• [INSTRUÇÃO ESCRITA A]:
Formate como tabela Markdown, com as colunas Nº e Linha, apenas o trecho dos registros que vai da primeira linha até a linha que contém "62: (1247, 656)", inclusive, omitindo as linhas em branco. Numere cada linha na coluna Nº.

• [PÁGINA]:

▬▬▬▬▬▬

Há ainda regras de Direito Financeiro que decorrem logicamente de institutos do Direito Tributário. Trata-se do caso dos chamados “tributos vinculados”: contribuição de melhoria (que é um tributo vinculado a uma atuação estatal que acarrete valorização patrimonial ao ente privado em face da realização de obra pública) e taxa (tributo vinculado a uma atuação estatal referente à utilização ou simples disponibilização de serviço público específico e divisível, ou o devido exercício do poder de polícia. Referente diretamente ao contribuinte).

Apenas uma situação pode ensejar a remuneração do transporte coletivo através de tributos vinculados, nos moldes do programa Tarifa Zero. Trata-se da taxa pela disponibilização de serviço público específico e divisível de transporte coletivo urbano. Conforme Paulo de Barros Carvalho, “Taxas são tributos que se caracterizam por apresentarem, na hipótese da norma, a descrição de um fato revelador de uma atividade estatal, direta e especificamente dirigida ao contribuinte. Nisso diferem dos impostos, e a análise de suas bases de cálculo deverá exibir, forçosamente, a medida da intensidade da participação do Estado. Acaso o legislador mencione a existência de taxa, mas eleja base de cálculo mensuradora de fato estranho a qualquer atividade do Poder Público, então a espécie tributária será outra, naturalmente um imposto” [23].

Conforme o artigo 79, inciso I, alínea “b” do Código Tributário Nacional, é possível a instituição de taxa nos casos de serviços públicos utilizados “potencialmente” pelo contribuinte, sendo de “utilização compulsória” e estando postos à sua disposição mediante atividade administrativa em pleno funcionamento. A linguagem pouco clara do legislador exige alguns esclarecimentos.

Primeiramente, a doutrina majoritária considera o termo “utilização potencial” um contrasenso, visto que só é possível a partir da prestação efetiva do serviço. Devido a isto, Geraldo Ataliba convencionou denominar como “disponibilização” o termo correto para o serviço público cuja instituição de taxa seja possível ainda que o contribuinte não tenha utilizado efetivamente.

▬▬▬▬▬▬

• [Registros brutos]:
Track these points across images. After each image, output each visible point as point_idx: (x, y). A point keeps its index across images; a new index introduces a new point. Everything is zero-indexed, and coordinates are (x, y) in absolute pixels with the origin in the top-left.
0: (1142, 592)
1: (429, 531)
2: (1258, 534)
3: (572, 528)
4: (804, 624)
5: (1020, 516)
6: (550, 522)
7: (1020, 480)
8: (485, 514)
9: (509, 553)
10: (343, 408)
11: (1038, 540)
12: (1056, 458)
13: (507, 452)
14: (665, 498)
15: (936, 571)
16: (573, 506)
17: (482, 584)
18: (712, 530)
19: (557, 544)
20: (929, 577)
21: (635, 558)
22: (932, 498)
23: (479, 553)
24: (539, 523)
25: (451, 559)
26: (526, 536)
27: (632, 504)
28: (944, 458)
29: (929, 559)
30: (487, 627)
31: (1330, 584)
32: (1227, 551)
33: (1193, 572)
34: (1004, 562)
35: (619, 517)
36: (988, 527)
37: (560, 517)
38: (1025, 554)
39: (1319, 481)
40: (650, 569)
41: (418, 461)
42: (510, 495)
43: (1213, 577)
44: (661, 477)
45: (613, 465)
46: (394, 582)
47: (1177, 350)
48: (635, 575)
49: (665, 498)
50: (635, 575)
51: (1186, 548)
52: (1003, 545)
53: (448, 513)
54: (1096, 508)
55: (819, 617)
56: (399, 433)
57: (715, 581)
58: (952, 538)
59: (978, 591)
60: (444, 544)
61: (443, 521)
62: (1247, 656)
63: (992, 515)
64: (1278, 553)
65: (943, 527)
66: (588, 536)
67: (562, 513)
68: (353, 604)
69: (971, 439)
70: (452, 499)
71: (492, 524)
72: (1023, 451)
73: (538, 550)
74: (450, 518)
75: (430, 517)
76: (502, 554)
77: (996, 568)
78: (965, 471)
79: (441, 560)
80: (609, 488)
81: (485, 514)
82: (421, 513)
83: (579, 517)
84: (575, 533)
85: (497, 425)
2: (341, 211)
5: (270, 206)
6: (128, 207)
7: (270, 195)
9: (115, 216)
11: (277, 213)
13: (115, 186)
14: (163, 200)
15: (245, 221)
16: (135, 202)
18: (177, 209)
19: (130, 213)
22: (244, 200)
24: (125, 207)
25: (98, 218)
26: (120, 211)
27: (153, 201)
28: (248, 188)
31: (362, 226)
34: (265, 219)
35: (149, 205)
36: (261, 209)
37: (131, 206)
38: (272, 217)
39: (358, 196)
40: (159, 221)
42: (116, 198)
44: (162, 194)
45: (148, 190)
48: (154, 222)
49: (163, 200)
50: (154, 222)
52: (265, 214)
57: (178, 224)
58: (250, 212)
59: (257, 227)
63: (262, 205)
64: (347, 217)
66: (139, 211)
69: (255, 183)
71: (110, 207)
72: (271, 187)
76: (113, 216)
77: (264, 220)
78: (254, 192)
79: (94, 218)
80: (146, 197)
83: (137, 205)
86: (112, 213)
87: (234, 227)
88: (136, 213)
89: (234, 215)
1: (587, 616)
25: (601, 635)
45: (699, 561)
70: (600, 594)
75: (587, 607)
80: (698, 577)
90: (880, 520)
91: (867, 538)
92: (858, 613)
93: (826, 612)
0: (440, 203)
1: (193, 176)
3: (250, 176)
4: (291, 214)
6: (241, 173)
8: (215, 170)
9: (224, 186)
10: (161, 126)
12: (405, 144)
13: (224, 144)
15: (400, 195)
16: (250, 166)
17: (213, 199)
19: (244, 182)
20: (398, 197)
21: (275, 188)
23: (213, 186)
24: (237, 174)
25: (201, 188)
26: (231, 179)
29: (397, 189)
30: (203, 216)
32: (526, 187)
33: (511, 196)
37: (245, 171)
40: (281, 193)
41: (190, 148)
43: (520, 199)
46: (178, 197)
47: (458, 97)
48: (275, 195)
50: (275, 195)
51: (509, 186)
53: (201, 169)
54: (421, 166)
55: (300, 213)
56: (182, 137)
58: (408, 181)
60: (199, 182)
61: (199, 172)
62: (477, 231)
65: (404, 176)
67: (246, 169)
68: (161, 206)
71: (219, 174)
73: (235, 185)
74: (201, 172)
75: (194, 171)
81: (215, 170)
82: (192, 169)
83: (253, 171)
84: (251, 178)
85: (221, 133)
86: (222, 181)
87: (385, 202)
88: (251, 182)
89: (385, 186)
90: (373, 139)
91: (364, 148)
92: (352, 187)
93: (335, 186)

▬▬▬▬▬▬

• [INSTRUÇÃO ESCRITA B]:
Retome o texto sobre taxas e tributos vinculados a partir do ponto em que ele termina.

• [RESULTADO DA TAREFA A]:
| Nº | Linha |
|---|---|
| 1 | Track these points across images. After each image, output each visible point as point_idx: (x, y). A point keeps its index across images; a new index introduces a new point. Everything is zero-indexed, and coordinates are (x, y) in absolute pixels with the origin in the top-left. |
| 2 | 0: (1142, 592) |
| 3 | 1: (429, 531) |
| 4 | 2: (1258, 534) |
| 5 | 3: (572, 528) |
| 6 | 4: (804, 624) |
| 7 | 5: (1020, 516) |
| 8 | 6: (550, 522) |
| 9 | 7: (1020, 480) |
| 10 | 8: (485, 514) |
| 11 | 9: (509, 553) |
| 12 | 10: (343, 408) |
| 13 | 11: (1038, 540) |
| 14 | 12: (1056, 458) |
| 15 | 13: (507, 452) |
| 16 | 14: (665, 498) |
| 17 | 15: (936, 571) |
| 18 | 16: (573, 506) |
| 19 | 17: (482, 584) |
| 20 | 18: (712, 530) |
| 21 | 19: (557, 544) |
| 22 | 20: (929, 577) |
| 23 | 21: (635, 558) |
| 24 | 22: (932, 498) |
| 25 | 23: (479, 553) |
| 26 | 24: (539, 523) |
| 27 | 25: (451, 559) |
| 28 | 26: (526, 536) |
| 29 | 27: (632, 504) |
| 30 | 28: (944, 458) |
| 31 | 29: (929, 559) |
| 32 | 30: (487, 627) |
| 33 | 31: (1330, 584) |
| 34 | 32: (1227, 551) |
| 35 | 33: (1193, 572) |
| 36 | 34: (1004, 562) |
| 37 | 35: (619, 517) |
| 38 | 36: (988, 527) |
| 39 | 37: (560, 517) |
| 40 | 38: (1025, 554) |
| 41 | 39: (1319, 481) |
| 42 | 40: (650, 569) |
| 43 | 41: (418, 461) |
| 44 | 42: (510, 495) |
| 45 | 43: (1213, 577) |
| 46 | 44: (661, 477) |
| 47 | 45: (613, 465) |
| 48 | 46: (394, 582) |
| 49 | 47: (1177, 350) |
| 50 | 48: (635, 575) |
| 51 | 49: (665, 498) |
| 52 | 50: (635, 575) |
| 53 | 51: (1186, 548) |
| 54 | 52: (1003, 545) |
| 55 | 53: (448, 513) |
| 56 | 54: (1096, 508) |
| 57 | 55: (819, 617) |
| 58 | 56: (399, 433) |
| 59 | 57: (715, 581) |
| 60 | 58: (952, 538) |
| 61 | 59: (978, 591) |
| 62 | 60: (444, 544) |
| 63 | 61: (443, 521) |
| 64 | 62: (1247, 656) |

• [RESULTADO DA TAREFA B]:
Também o termo “utilização compulsória” é objeto de grandes polêmicas doutrinárias. Entende-se, porém, que desde a Constituição de 1988 não é possível considerar um serviço público de utilização compulsória em virtude de lei, sendo esta uma decorrência do direito à liberdade do cidadão. Desta forma, a “utilização compulsória” deixou de ter a perspectiva autoritária que a instituiu, para assimilar a perspectiva da “Constituição Cidadã”, que, preocupada com a satisfação das necessidades básicas da população, enumerou os serviços considerados imprescindíveis, cuja utilização é “compulsória” não em virtude de lei, mas por decorrência da vida concreta, das necessidades materiais de cada indivíduo.

Um serviço público é de atribuição da Administração Pública justamente porque o legislador constituinte reconheceu que a sua prestação tutela direitos considerados fundamentais a todo cidadão. Desta forma, “Os serviços públicos coletivos (em tese energia, água, esgoto, telefonia, transporte) se prestam a ser cobrados tributariamente, quando adotado o regime jurídico das taxas, pela mera disponibilidade dos serviços, desde que regular e em funcionamento” [24].

Fica evidenciado, portanto, que o transporte coletivo, além de ser notoriamente um serviço indispensável à coletividade, foi reconhecido pela Constituição Federal como serviço público essencial, conforme o artigo 30, inciso V. Basta, portanto, que se demonstre a sua especificidade e divisibilidade, mantendo na base de cálculo os princípios referentes ao tributo taxa, para que se denote a sua constitucionalidade.

Considera-se específico o serviço público que possa ser destacável em unidades autônomas de intervenção, de utilidade ou de necessidade públicas. Além disso, eles devem se direcionar a pessoa certa, a um número determinado ou ao menos determinável de sujeitos, tornando possível medir a utilização, “efetiva ou potencial”, de cada usuário, individualmente considerado em relação a tais serviços. Trata-se, portanto, do critério geral atribuído às taxas pela prestação de serviço, independente de a relação tributária nascer da utilização efetiva ou da mera disponibilização pelo Poder Público.

Conforme Luiz Alberto Pereira Filho, um serviço público posto à disposição do usuário pode ser considerado específico se cumprir com três premissas: (i) se o contribuinte puder tirar proveito do serviço, de forma direta e imediata, sem que, para isso, precise necessariamente usá-lo; (ii) se o sujeito ativo da taxa puder identificar o sujeito passivo sem que haja a utilização do serviço; e (iii) se o sujeito passivo puder destacar o serviço público em unidades autônomas de intervenção, utilidade ou necessidade públicas [25].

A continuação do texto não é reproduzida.